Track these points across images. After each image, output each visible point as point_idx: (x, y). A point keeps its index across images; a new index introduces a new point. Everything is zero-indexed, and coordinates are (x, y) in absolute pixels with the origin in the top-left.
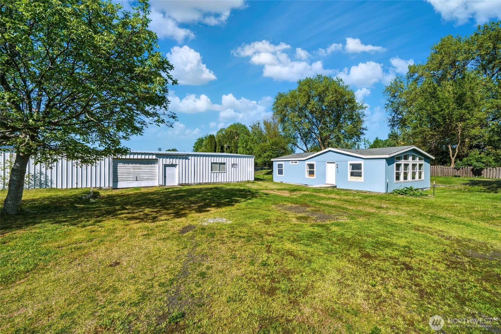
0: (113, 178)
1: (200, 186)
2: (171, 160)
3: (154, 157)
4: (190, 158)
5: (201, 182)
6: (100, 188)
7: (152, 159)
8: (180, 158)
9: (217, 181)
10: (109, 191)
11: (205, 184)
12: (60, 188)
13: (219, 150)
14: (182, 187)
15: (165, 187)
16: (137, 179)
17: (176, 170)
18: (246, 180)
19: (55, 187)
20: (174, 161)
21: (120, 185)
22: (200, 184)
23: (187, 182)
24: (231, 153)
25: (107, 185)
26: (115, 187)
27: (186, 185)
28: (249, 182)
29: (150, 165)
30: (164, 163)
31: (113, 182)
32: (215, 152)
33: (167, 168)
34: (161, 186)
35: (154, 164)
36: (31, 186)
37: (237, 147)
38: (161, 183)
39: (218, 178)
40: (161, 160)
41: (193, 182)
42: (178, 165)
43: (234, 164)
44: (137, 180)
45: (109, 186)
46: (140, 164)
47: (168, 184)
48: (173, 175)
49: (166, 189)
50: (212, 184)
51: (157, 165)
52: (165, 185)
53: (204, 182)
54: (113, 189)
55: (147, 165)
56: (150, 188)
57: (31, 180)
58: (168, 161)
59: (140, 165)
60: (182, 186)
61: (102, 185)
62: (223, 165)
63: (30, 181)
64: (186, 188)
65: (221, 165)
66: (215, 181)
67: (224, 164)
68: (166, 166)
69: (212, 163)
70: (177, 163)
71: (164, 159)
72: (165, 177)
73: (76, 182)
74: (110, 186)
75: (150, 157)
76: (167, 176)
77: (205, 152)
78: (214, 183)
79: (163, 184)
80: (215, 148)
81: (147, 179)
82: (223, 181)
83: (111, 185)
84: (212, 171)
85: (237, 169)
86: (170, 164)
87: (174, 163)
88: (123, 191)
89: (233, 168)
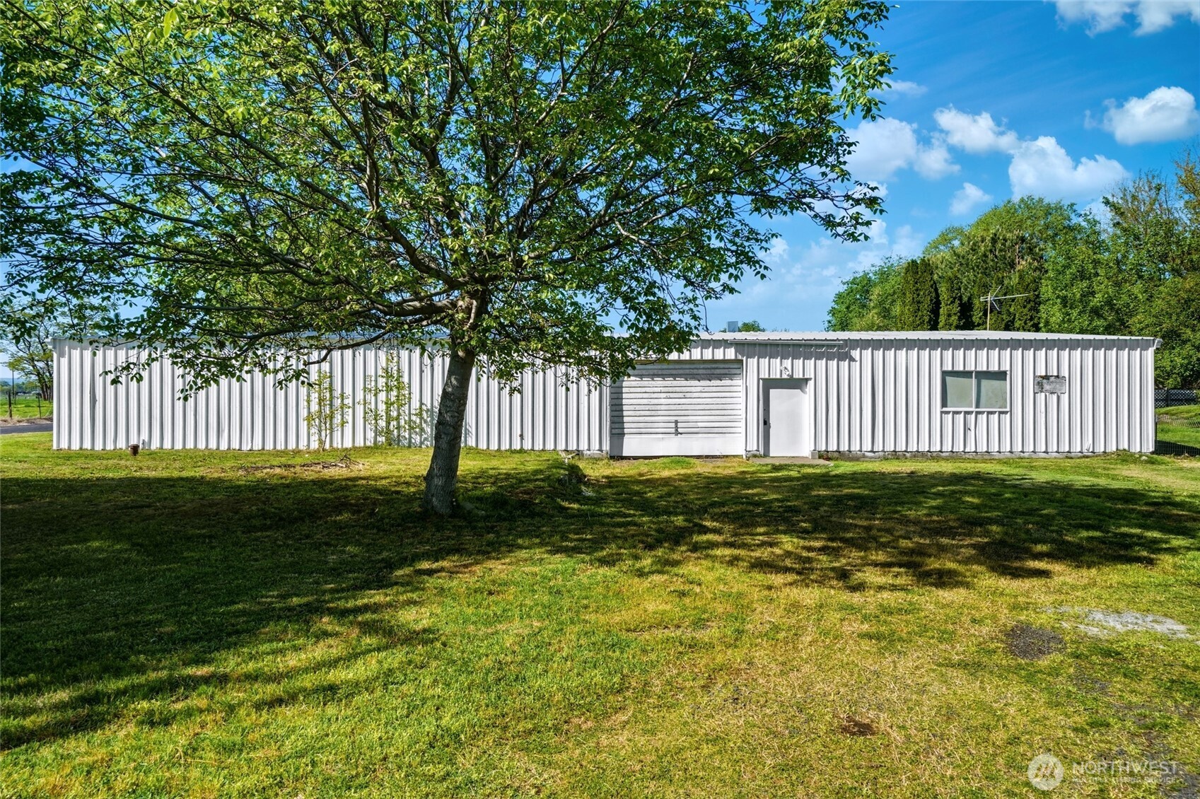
0: (612, 422)
1: (896, 463)
2: (788, 363)
3: (731, 354)
4: (856, 354)
5: (901, 447)
6: (579, 453)
7: (724, 361)
8: (819, 357)
9: (971, 447)
10: (601, 463)
11: (918, 455)
12: (485, 448)
13: (954, 319)
14: (831, 464)
15: (767, 461)
16: (677, 428)
17: (805, 399)
18: (1112, 448)
19: (474, 445)
20: (799, 367)
21: (631, 446)
22: (895, 455)
23: (844, 447)
24: (1008, 327)
25: (595, 445)
26: (615, 453)
27: (840, 455)
28: (1125, 457)
29: (717, 382)
30: (764, 375)
31: (612, 435)
32: (934, 327)
33: (773, 392)
34: (755, 456)
35: (731, 376)
36: (426, 439)
37: (1035, 303)
38: (753, 447)
39: (971, 434)
40: (753, 362)
41: (867, 446)
42: (811, 383)
43: (1046, 377)
44: (677, 433)
45: (601, 450)
46: (688, 377)
47: (779, 450)
48: (793, 419)
49: (776, 468)
50: (946, 459)
51: (738, 382)
52: (766, 455)
53: (913, 447)
54: (612, 458)
55: (707, 383)
56: (719, 463)
57: (426, 422)
58: (777, 367)
59: (684, 383)
60: (828, 459)
61: (584, 446)
62: (996, 384)
63: (424, 425)
64: (846, 468)
65: (984, 383)
66: (959, 447)
67: (1001, 375)
68: (769, 385)
69: (945, 374)
70: (810, 374)
71: (764, 362)
72: (766, 423)
73: (519, 433)
74: (604, 448)
75: (719, 354)
76: (772, 421)
77: (879, 329)
78: (954, 456)
79: (762, 452)
80: (935, 311)
81: (709, 431)
82: (994, 448)
83: (606, 447)
84: (944, 404)
85: (1065, 398)
86: (785, 376)
87: (798, 375)
88: (643, 467)
89: (1041, 397)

= = = = = = =

▶ Tu tarea
¿Qué líneas de arriba contienen la palabra "Everything"? Selecciónalas y cópialas todas.

▶ Respuesta
Track these points across images. After each image, output each visible point as point_idx: (x, y). A point keeps its index across images; a new index introduces a new point. Everything is zero-indexed, and coordinates are (x, y) in absolute pixels with the origin in the top-left.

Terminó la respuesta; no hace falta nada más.